» TO DO:
Without the images, write out all of the following entries exactly.

(Camera calibration parameters)
▬▬▬▬▬▬
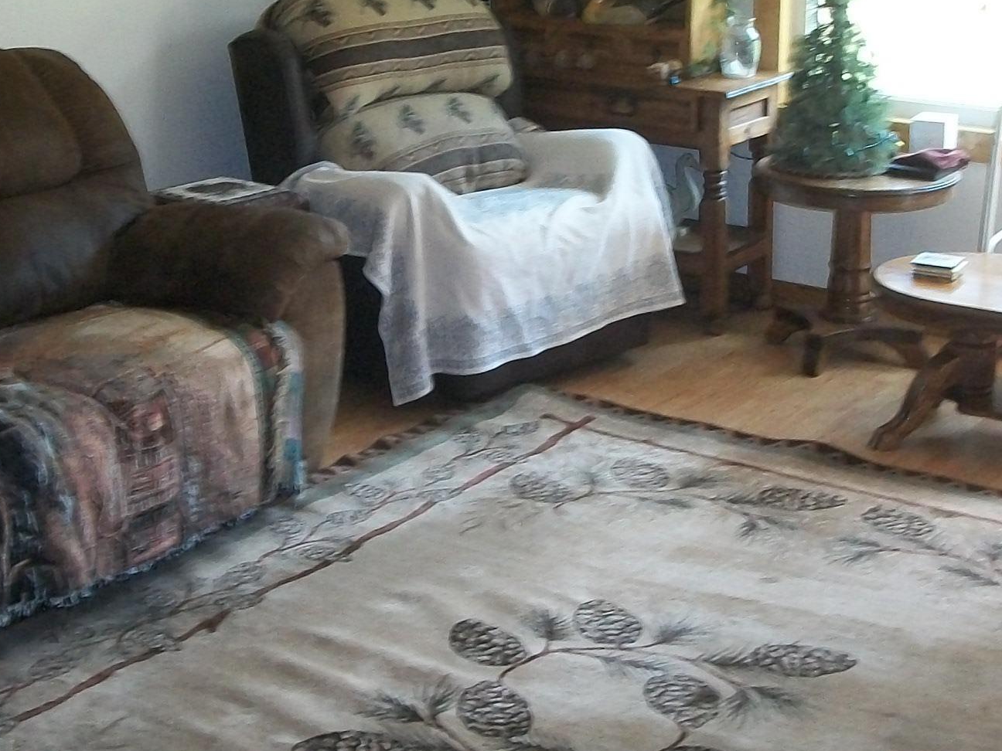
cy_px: 301
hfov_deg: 30.2
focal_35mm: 64
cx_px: 446
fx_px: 1853
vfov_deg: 22.9
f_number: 2.9
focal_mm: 5.7
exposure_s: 1/60
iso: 240
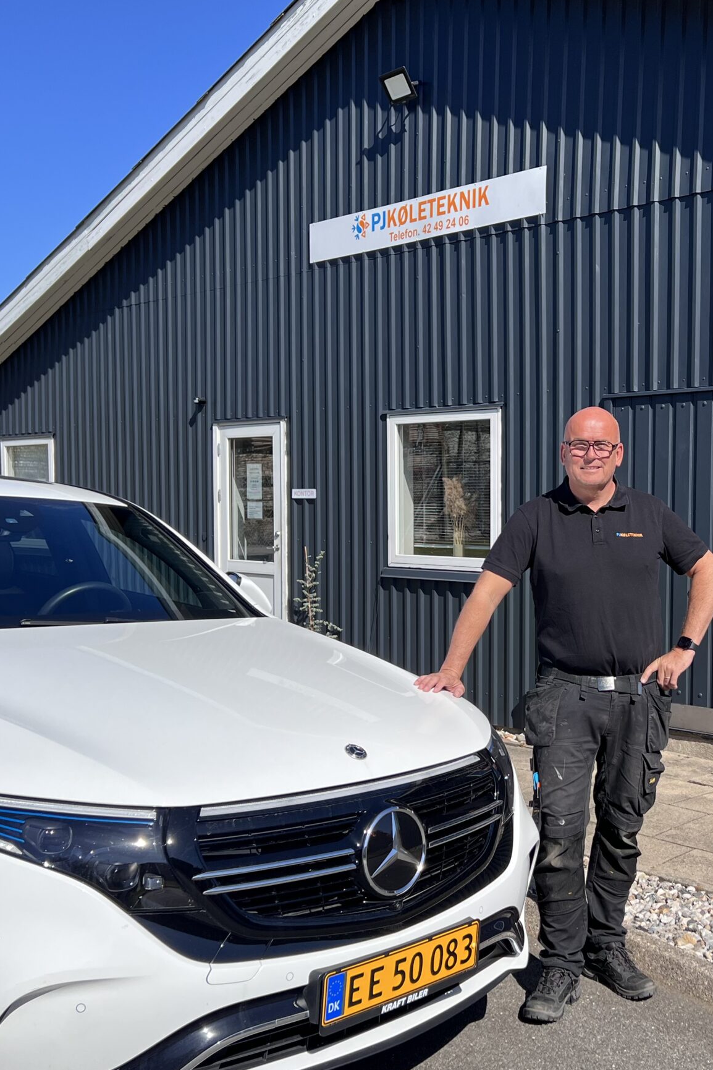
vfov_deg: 48.4
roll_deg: -0.6
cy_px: 579
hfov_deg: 32.8
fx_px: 1188
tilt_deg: -4.7
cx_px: 533
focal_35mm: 40
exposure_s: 1/4115
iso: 50
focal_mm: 5.7
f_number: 1.5
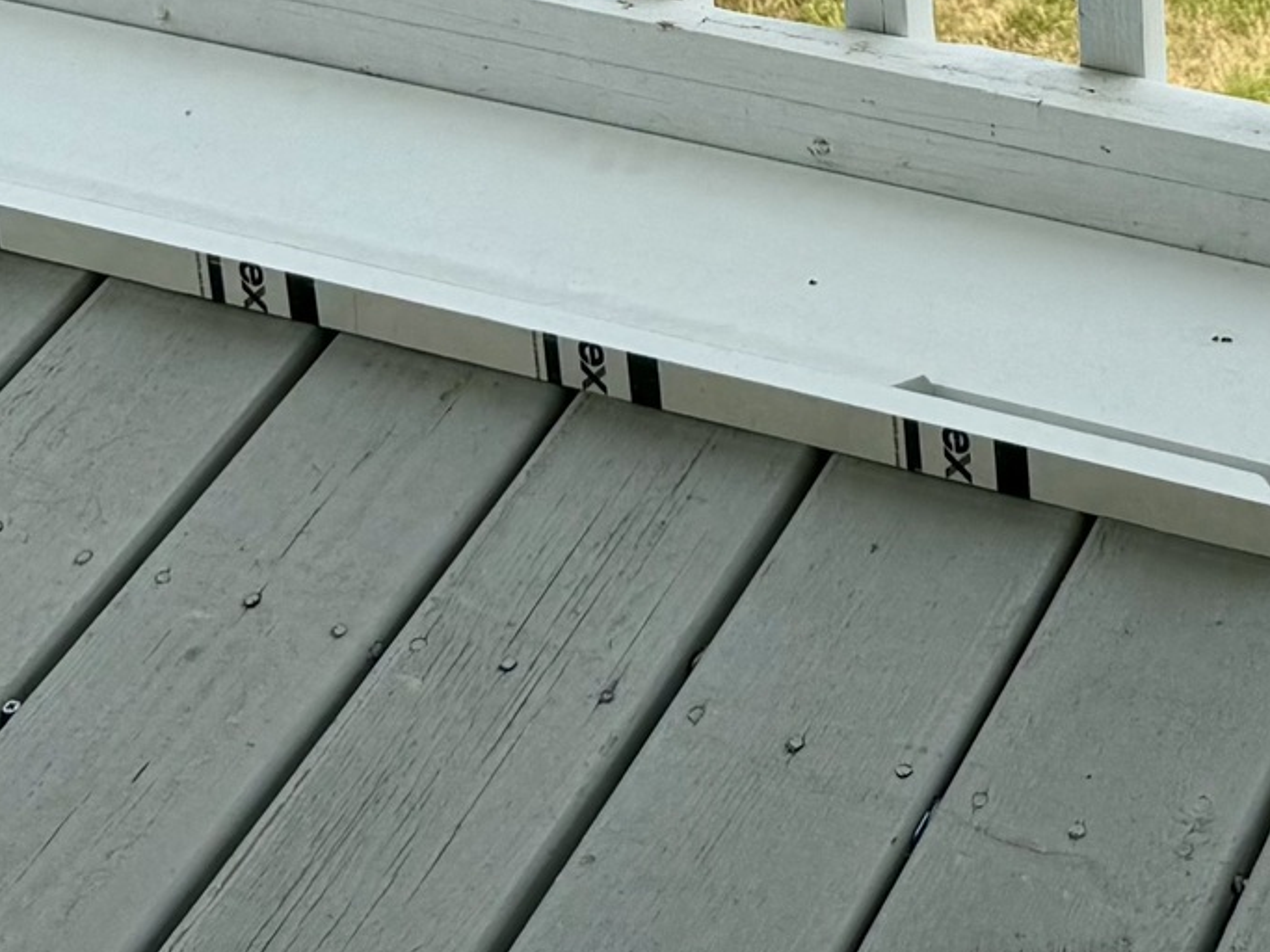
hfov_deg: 18.1
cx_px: 887
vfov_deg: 11.8
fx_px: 3962
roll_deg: +3.7
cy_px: -1147
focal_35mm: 108
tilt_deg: -18.3
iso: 80
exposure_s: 1/2959
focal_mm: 6.76
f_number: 1.78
▬▬▬▬▬▬
» YOUR SOLUTION:
cy_px: 301
hfov_deg: 30.2
focal_35mm: 64
cx_px: 446
fx_px: 1853
vfov_deg: 22.9
f_number: 2.9
focal_mm: 5.7
exposure_s: 1/60
iso: 240
vfov_deg: 48.4
roll_deg: -0.6
cy_px: 579
hfov_deg: 32.8
fx_px: 1188
tilt_deg: -4.7
cx_px: 533
focal_35mm: 40
exposure_s: 1/4115
iso: 50
focal_mm: 5.7
f_number: 1.5
hfov_deg: 18.1
cx_px: 887
vfov_deg: 11.8
fx_px: 3962
roll_deg: +3.7
cy_px: -1147
focal_35mm: 108
tilt_deg: -18.3
iso: 80
exposure_s: 1/2959
focal_mm: 6.76
f_number: 1.78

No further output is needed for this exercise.